Show HN: Top PDFs Posted to Hacker News in 2018

burtonator · on Jan 9, 2019

Hey guys. This listed is computed via the data we have at Datastreamer (http://www.datastreamer.io/) ... we basically index the web and have a petabyte search engine that we license for people very serious about open data.

I realized that we had Hacker News for every day and wanted to compute the top PDFs for my own usage so I wanted to share with you guys.

My side project, Polar (https://getpolarized.io/) is used for managing PDF and other reading so you might want to check that out too. It's basically a tool for researcher, students, or anyone passionate about long term education and use read a great deal of technical and research material.

PDFs are supported but we also support offline caching of web page content. We also support Anki sync so you can create flashcards and sync them with Anki so that you never forget what you've read.

EDIT. Awesome! This landed on the home page in less than 15 minutes and is now #2.. Super excited you guys found this helpful. Great to contribute back to such an awesome community!

temny · on Jan 9, 2019

One more broken link: #37 Self-Awareness for Introverts [pdf]

Correct link seems to be http://cliffc.org/blog/wp-content/uploads/2018/05/2018_AWarO...

qwerty456127 · on Jan 9, 2019

And this is one of the papers I feel the most interested in.

tapland · on Jan 9, 2019

Here is a link to the original submission: https://news.ycombinator.com/item?id=17010199

Which includes a blog post that goes into this without being just a presentation-aid PDF: http://cliffc.org/blog/2017/07/30/introverts-emotional-proce...

liamzebedee · on Jan 9, 2019

Wow, your product is super cool! I was going to post this in an Ask HN but maybe you would like to share instead - what is it like to architect a crawler for social media sites?

With Twitter Music shutdown, I was looking back on their acquihire of WeAreHunted, a music ranking service which at its core was a crawler that indexed torrents/tumblr/soundcloud to find what's up and coming. As I was pondering this, I was thinking about how they would normalise the data.

* * * * * * * * *

# Required actions
1. Copy from the Hacker News thread, word for word, the passage from "Here is a link" up to and including "normalise the data.".
2. According to the Hacker News thread, why does Polar support Anki sync? Answer in one to three sentences.
3. Decide whether each statement below agrees with the Hacker News thread. Answer yes or no for each, and quote the words of the thread that decide it.
(a) The list of top PDFs was computed from data held at Datastreamer.
(b) Polar supports PDFs and nothing else.
(c) The post reached the home page in under 15 minutes.

# Input data
* * * * * * * * *

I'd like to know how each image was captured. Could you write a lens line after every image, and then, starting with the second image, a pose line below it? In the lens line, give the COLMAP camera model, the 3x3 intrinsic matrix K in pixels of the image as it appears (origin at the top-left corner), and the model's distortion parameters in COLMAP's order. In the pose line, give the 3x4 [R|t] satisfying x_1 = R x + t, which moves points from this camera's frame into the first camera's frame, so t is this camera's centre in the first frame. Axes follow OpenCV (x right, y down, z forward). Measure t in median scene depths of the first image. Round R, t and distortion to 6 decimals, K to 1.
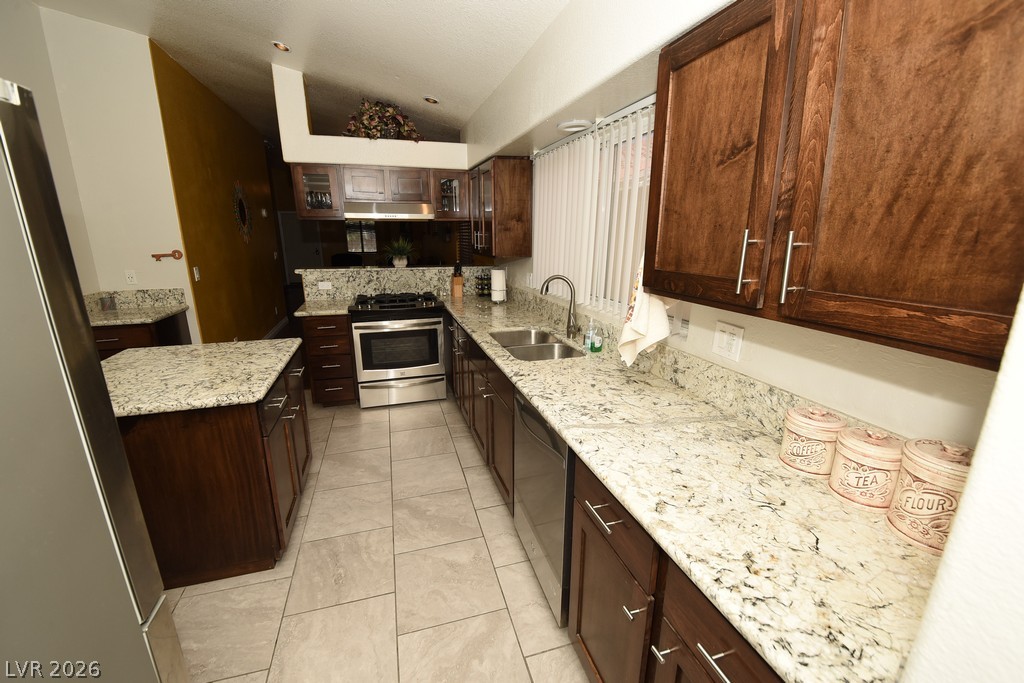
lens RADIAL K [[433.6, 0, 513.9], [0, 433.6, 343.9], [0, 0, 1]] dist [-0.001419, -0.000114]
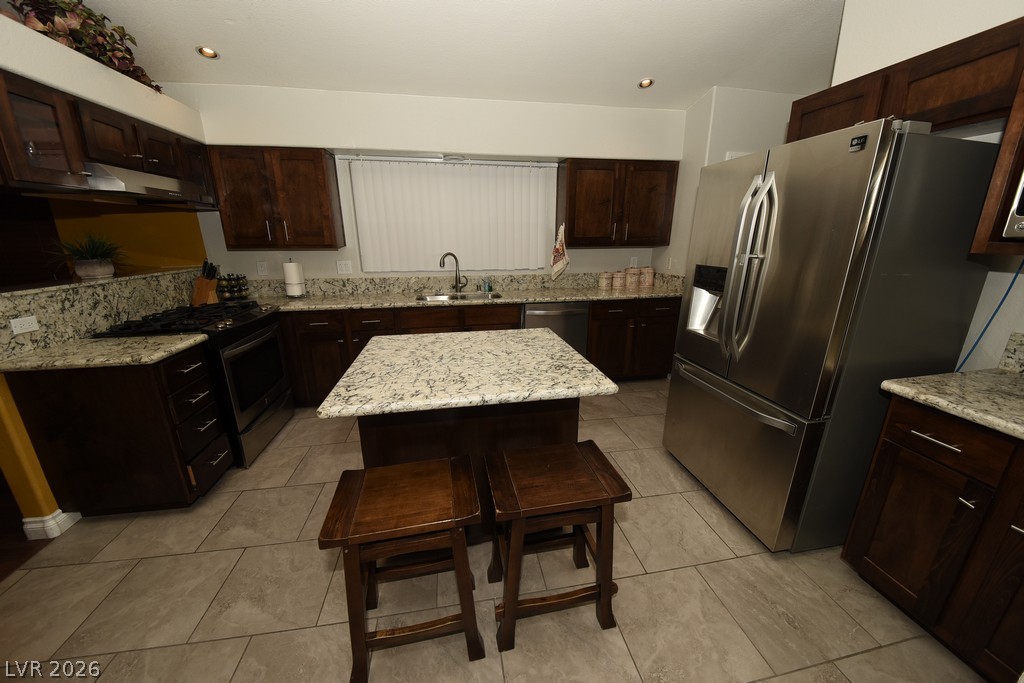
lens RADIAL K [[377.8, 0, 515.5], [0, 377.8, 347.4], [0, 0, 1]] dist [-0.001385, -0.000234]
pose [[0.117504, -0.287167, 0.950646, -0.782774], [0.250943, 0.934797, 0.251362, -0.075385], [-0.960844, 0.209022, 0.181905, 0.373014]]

* * * * * * * * *

# Your responses
1.
Here is a link to the original submission: https://news.ycombinator.com/item?id=17010199

Which includes a blog post that goes into this without being just a presentation-aid PDF: http://cliffc.org/blog/2017/07/30/introverts-emotional-proce...

liamzebedee · on Jan 9, 2019

Wow, your product is super cool! I was going to post this in an Ask HN but maybe you would like to share instead - what is it like to architect a crawler for social media sites?

With Twitter Music shutdown, I was looking back on their acquihire of WeAreHunted, a music ranking service which at its core was a crawler that indexed torrents/tumblr/soundcloud to find what's up and coming. As I was pondering this, I was thinking about how they would normalise the data.

2. Polar supports Anki sync so that users can create flashcards and sync them with Anki. The stated purpose is that users never forget what they have read.

3.
(a) Yes: "This listed is computed via the data we have at Datastreamer"
(b) No: "PDFs are supported but we also support offline caching of web page content."
(c) Yes: "This landed on the home page in less than 15 minutes"